Put every text line from the records below into a Markdown table with two columns, Row and Line, and number the rows in order. Skip blank lines and leave the pictures out of the answer.

■ ■ ■ ■

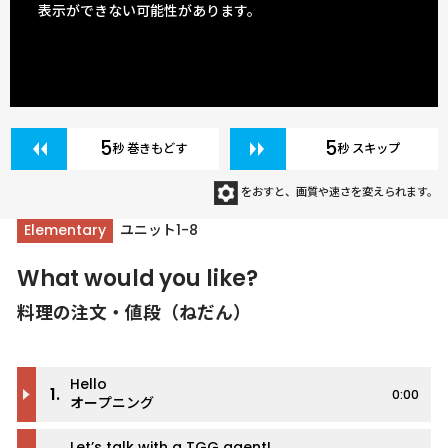
表示ができない可能性があります。
5
5
秒 巻きもどす
秒 スキップ
をおすと、画質や速さを変えられます。
Elementary
ユニット1-8
What would you like?
料理の注文・値段（ねだん）
Hello
1.
0:00
オープニング
Let’s talk with a TGG agent!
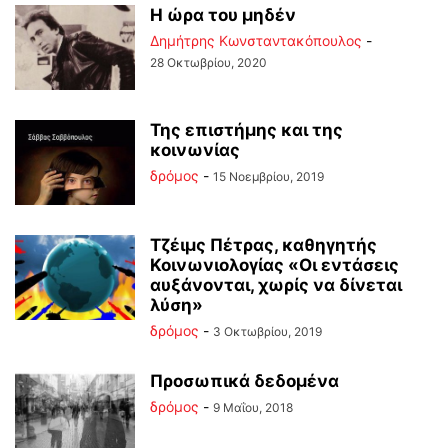
Η ώρα του μηδέν
Δημήτρης Κωνσταντακόπουλος
-
28 Οκτωβρίου, 2020
Της επιστήμης και της
κοινωνίας
δρόμος
-
15 Νοεμβρίου, 2019
Τζέιμς Πέτρας, καθηγητής
Κοινωνιολογίας «Οι εντάσεις
αυξάνονται, χωρίς να δίνεται
λύση»
δρόμος
-
3 Οκτωβρίου, 2019
Προσωπικά δεδομένα
δρόμος
-
9 Μαΐου, 2018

■ ■ ■ ■

## Solution to this problem
| Row | Line |
|---|---|
| 1 | 表示ができない可能性があります。 |
| 2 | 5 |
| 3 | 5 |
| 4 | 秒 巻きもどす |
| 5 | 秒 スキップ |
| 6 | をおすと、画質や速さを変えられます。 |
| 7 | Elementary |
| 8 | ユニット1-8 |
| 9 | What would you like? |
| 10 | 料理の注文・値段（ねだん） |
| 11 | Hello |
| 12 | 1. |
| 13 | 0:00 |
| 14 | オープニング |
| 15 | Let’s talk with a TGG agent! |
| 16 | Η ώρα του μηδέν |
| 17 | Δημήτρης Κωνσταντακόπουλος |
| 18 | - |
| 19 | 28 Οκτωβρίου, 2020 |
| 20 | Της επιστήμης και της |
| 21 | κοινωνίας |
| 22 | δρόμος |
| 23 | - |
| 24 | 15 Νοεμβρίου, 2019 |
| 25 | Τζέιμς Πέτρας, καθηγητής |
| 26 | Κοινωνιολογίας «Οι εντάσεις |
| 27 | αυξάνονται, χωρίς να δίνεται |
| 28 | λύση» |
| 29 | δρόμος |
| 30 | - |
| 31 | 3 Οκτωβρίου, 2019 |
| 32 | Προσωπικά δεδομένα |
| 33 | δρόμος |
| 34 | - |
| 35 | 9 Μαΐου, 2018 |